Though promising, Pride and Soul, which was created by its performers Stephanie Marshall (as Pride Jones and others) and Keith “Wild Child” Middleton (as Papa Soul and others), suffers from many of the same problems that plague its fictional counterpart: a wishy-washy identity. The duo clumsily borrow rather than steal (i.e., digest and transform) the conceits and comic techniques of their pop-culture ancestry—from SNL’s “Wayne’s World” to the films of Christopher Guest to Hedwig and the Angry Inch. There is all the attendant making-do of broadcasting from one’s basement; there are the perils of being unable to properly manage one’s image when a camera is recording everything documentary/reality-style; and there is the downtrodden sense of the musician/personality who feels destined for something larger than… Staten Island.
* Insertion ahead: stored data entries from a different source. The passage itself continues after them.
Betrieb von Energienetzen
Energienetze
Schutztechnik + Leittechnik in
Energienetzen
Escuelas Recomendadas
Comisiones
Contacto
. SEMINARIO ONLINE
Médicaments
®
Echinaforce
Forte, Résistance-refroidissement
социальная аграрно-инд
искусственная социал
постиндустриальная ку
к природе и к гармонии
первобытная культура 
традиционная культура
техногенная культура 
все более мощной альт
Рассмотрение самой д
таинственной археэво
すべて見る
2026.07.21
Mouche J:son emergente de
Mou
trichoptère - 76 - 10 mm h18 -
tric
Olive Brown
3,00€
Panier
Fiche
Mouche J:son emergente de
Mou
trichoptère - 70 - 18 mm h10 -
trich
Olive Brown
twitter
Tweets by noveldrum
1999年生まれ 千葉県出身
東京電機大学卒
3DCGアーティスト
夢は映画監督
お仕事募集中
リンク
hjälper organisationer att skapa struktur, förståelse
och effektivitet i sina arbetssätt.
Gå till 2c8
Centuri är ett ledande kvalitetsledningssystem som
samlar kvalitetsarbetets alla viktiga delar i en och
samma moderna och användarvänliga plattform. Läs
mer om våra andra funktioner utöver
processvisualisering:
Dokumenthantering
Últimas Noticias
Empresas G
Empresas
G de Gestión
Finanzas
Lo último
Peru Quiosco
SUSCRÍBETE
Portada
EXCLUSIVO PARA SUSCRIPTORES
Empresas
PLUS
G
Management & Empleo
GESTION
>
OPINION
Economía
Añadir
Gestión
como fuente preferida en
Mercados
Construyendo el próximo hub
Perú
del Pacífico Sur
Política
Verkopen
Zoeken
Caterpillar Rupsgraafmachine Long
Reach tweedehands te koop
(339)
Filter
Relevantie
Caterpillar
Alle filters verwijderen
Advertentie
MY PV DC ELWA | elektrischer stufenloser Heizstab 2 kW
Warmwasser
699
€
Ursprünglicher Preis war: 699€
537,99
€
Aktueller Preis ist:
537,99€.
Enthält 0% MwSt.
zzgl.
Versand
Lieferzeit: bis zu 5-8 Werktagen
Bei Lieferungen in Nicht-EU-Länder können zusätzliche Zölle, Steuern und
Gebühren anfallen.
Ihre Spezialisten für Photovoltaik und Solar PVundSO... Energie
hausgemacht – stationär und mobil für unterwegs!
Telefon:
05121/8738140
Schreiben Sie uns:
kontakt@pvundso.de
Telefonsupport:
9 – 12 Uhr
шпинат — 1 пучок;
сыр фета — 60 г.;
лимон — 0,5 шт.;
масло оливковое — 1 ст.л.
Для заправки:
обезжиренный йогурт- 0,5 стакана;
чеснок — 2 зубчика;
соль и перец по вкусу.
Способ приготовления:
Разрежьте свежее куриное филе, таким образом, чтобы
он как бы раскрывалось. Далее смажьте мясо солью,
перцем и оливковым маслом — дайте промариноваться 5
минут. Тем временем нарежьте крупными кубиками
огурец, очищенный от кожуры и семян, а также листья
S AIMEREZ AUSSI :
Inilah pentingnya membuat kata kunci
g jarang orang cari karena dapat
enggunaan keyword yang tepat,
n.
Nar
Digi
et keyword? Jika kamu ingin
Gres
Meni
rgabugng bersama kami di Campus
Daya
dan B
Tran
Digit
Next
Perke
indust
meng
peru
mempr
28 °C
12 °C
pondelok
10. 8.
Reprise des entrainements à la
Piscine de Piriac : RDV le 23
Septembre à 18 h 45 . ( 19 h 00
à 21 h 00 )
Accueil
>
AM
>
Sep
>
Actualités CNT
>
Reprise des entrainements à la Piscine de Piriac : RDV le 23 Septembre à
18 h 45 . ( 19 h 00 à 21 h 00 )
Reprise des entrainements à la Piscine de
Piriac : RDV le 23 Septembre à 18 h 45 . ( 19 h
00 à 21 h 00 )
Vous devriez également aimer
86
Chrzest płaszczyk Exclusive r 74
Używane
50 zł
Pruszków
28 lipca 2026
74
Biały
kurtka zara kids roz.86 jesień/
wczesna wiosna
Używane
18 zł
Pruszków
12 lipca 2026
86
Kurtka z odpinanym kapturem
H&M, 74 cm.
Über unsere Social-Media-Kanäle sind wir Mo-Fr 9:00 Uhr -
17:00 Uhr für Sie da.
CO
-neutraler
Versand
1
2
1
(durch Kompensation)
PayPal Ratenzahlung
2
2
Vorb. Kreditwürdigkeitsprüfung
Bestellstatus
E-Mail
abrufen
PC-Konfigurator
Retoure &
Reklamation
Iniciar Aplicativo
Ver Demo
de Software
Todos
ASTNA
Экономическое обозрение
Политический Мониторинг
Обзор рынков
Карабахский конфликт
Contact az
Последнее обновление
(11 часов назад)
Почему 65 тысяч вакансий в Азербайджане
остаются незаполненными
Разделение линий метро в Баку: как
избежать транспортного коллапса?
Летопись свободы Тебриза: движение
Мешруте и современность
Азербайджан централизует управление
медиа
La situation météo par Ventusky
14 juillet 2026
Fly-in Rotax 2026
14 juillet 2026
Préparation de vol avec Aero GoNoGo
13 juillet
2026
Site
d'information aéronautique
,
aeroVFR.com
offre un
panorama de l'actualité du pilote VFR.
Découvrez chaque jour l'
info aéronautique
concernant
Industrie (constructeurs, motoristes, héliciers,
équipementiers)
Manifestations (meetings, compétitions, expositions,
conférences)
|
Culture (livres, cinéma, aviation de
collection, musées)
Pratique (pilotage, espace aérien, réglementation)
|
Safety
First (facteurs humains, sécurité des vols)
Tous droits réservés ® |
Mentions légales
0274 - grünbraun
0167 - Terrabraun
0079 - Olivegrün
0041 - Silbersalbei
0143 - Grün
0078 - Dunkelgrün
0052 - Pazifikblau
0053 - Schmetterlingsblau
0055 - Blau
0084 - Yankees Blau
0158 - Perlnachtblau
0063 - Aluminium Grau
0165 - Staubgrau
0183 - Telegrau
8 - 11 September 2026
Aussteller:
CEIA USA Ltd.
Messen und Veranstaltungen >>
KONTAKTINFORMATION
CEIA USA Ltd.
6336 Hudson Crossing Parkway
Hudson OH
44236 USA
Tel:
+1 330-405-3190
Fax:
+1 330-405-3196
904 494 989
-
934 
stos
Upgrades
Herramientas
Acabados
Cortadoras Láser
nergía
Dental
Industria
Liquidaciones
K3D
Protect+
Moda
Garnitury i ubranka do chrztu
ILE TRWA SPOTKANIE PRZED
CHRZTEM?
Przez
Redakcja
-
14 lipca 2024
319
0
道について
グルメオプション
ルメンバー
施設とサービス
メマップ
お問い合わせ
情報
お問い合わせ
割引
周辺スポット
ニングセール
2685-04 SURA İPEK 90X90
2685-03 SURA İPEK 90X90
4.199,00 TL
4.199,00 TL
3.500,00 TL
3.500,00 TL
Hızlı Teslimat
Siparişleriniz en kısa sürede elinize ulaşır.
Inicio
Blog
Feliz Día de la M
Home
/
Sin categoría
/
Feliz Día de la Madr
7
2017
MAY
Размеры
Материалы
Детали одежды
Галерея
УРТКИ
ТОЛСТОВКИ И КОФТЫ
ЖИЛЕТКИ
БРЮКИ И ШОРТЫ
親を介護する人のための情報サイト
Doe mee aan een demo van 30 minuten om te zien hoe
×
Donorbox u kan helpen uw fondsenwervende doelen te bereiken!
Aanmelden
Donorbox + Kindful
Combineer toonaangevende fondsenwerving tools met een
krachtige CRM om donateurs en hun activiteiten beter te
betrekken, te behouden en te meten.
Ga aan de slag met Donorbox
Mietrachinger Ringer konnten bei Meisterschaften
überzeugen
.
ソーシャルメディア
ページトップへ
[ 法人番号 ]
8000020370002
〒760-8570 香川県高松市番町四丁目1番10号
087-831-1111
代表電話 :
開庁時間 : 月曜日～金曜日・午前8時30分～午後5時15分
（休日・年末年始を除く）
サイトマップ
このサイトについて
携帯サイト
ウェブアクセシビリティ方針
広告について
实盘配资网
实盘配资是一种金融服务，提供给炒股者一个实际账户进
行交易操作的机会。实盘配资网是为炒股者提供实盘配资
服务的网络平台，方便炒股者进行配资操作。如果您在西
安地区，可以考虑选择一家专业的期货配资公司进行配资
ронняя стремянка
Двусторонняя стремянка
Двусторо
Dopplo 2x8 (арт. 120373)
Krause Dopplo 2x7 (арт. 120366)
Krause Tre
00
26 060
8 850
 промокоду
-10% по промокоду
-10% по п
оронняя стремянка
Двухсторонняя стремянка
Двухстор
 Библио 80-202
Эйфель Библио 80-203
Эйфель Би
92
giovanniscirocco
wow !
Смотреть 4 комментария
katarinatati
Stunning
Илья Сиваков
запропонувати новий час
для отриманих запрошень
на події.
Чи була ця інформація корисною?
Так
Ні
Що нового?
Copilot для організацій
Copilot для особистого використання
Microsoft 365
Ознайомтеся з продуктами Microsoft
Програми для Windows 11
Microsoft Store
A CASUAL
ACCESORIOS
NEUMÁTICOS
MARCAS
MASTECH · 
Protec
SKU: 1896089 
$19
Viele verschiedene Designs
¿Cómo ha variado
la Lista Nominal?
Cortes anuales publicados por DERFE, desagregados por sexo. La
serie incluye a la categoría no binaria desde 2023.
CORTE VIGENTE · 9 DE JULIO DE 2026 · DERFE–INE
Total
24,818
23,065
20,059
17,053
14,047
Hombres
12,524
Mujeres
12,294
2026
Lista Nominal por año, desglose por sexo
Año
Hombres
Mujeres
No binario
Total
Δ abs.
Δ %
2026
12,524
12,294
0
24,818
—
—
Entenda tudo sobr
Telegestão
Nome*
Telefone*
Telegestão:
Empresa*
The show’s greatest assets right now are the songwriting and performing—fresher and more substantive than most of the other bits (with the possible exception of the televised interview with a neo-Blacksploitation action film diva, which is quite funny). Still there are a number of poor choices and cheap jokes that undercut the audience’s sympathetic response (desperately needed in this kind of show): harassing and hateful phone calls from Pride’s mother and grandmother, signifying nothing useful; some improbable miscommunications between the pair which “result in” some predictable predicaments; and a general (if unspoken) sense that Papa Soul feels trapped and unhappy with Pride, who obviously adores him.

Marshall and Middleton are smart and witty actor/writers, but in order for us to care, they must make stronger decisions about the satiric focus of Pride and Soul, and consider lowlighting some of their characters’ failures. Like it or not, in the creation of art, failure is built-in.

Magician
reviewed by Judith Jarosz

I have a fondness for magic and illusion. For most of us, as children, from the first moment some relative pulls a quarter from behind our ear at a family gathering, we are hooked to some degree. In Magician, an eerie play for two women written by Katherine Knowles, we are treated to various enjoyable illusions throughout (nicely coached by Illusion Design & Magic Coach Nelson Lugo), but the point of the piece is confusing.

Although in general magicians are typically thought of as male, the lead in this play is a female named simply The Magician. As portrayed by Amy Landecker, The Magician slinks around the stage with a sensual confidence while performing magic and tells us a story of hiring three successive assistants, all female. Landecker’s character relays how empowering magic is for her, and how she hopes to help other females find that empowerment. But with each assistant something eventually goes wrong in the magician / assistant relationship.

Jenn Remke is versatile and believable as three very different assistants. The first two—Jennifer, a groupie, who is obsessed not only with magic, but with The Magician herself; and Jayne, the dowdy librarian, who blossoms into a extravert of frightening proportions—have both been hurt by men in their lives. The Magician feels she can help them with their confidence, but in both cases, it backfires. The third assistant, Morgana, claims never to have been hurt by a man. With Morgana, The Magician seems to have finally found a well-adjusted, focused professional who should work out wonderfully. But, as with the others, something changes, and another power struggle ensues. Without giving too much away, The Magician manages to remove the first two assistants from her life, but hits a roadblock with the third.

Landecker has some nice moments as an actor (there is a disturbing flashback in a deserted amusement park that is very intense) but other than that scene, I find it hard to have much sympathy for this somewhat ruthless character. While the piece seems to want to support powerful women, it also seems to say that powerful women cannot find enough common ground to function effectively together.

The simple set by Seth Easter works effectively, and there are some very nice lighting and sound effects by Joel E. Silver and Jeffrey Scott Benish. The costumes by Robert Strong Miller are attractive and well thought out, and director Todd Lundquist keeps the action flowing smoothly. Although the production is interesting to watch, in the end I am left feeling that Magician is not empowering for men or women.